EDITORIAL: Changing ‘Buy Local to ‘Buy CARICOM’
THE BARBADOS Agricultural Society (BAS) would undoubtedly empathize with a new call by its Jamaican counterpart, the Jamaica Agricultural Society, for citizens of that Caribbean Community partner state to “eat local” and shun imported foods this Christmas.
Indeed, this is a message that would easily resonate with governments and farming communities in general across our 15-member regional economic integration movement.
The harsh reality, however, is that consumers at large, in every CARICOM state, have to cope with recurring problems, not just of scarcities of local/regional foods, but also high prices.

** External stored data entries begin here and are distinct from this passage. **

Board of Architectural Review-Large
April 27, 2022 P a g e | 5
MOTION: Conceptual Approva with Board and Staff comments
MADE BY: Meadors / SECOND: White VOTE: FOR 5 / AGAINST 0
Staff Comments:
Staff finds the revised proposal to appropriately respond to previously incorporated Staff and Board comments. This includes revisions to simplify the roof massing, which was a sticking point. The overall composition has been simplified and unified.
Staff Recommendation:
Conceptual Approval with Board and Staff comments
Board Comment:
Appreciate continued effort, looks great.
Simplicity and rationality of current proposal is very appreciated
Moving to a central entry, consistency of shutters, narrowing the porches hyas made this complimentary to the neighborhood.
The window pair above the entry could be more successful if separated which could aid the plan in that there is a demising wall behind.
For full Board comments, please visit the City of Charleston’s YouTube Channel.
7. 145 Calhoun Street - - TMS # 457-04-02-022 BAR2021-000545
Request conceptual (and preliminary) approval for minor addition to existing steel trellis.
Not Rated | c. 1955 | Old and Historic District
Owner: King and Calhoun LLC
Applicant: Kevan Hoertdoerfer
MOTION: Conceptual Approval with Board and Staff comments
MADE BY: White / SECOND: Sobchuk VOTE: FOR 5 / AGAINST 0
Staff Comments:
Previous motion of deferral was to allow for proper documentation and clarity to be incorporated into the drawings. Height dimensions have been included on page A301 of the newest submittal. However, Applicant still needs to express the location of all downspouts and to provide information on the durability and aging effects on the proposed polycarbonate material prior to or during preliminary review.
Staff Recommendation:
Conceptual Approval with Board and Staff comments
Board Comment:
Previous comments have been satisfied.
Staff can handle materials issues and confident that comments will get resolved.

There is also the related factor of the need for Barbados, Jamaica and their CARICOM partners to place much more emphasis on educational programmes that sensitize consumers – adults and children – on the nutritional value of the foods being produced within this region.
The Caribbean Agricultural Research and Development Institute has, over the years, played a most important role in focusing on the region’s potential for increased agricultural production and how to influence eating habits by sourcing and consuming nutritionally high foods within CARICOM.
Government leaders and cabinet ministers with portfolio responsibilities for agriculture, marketing and health are also often on the offensive in urging consumers to “buy local” and “eat right” (read that to mean nourishing foods).
Well intentioned as these exhortations are, there is an evident contradiction in relation to the official goal of “one market for one people” that’s at the core of CARICOM’s quest to transform a largely trade-based integration process into a seamless, regional economy, via the CARICOM Single Market and Economy.
There is, therefore, an urgent need to change the emphasis from “buy local” to “buy CARICOM”. This would give more credence to the concept “one market, one people” and foster a positive mood to break the dependency syndrome on the foreign foods and beverages we import throughout the year at a cost of about BDS$8 billion annually.
The major problem standing in the way to phasing out the costly dependence on foreign imports with an enlightened policy for transformation of the agricultural sector to produce much of what we eat and drink is, evidently, the lack of political will by our governments.
That is the will to implement decisions unanimously taken by the CARICOM leaders that reflect their clear understanding of the problems confronting the
Community. The question is: why should our Community collectively sustain the annual outflow of billions of dollars that could be available for jobs-creating economic growth across the region?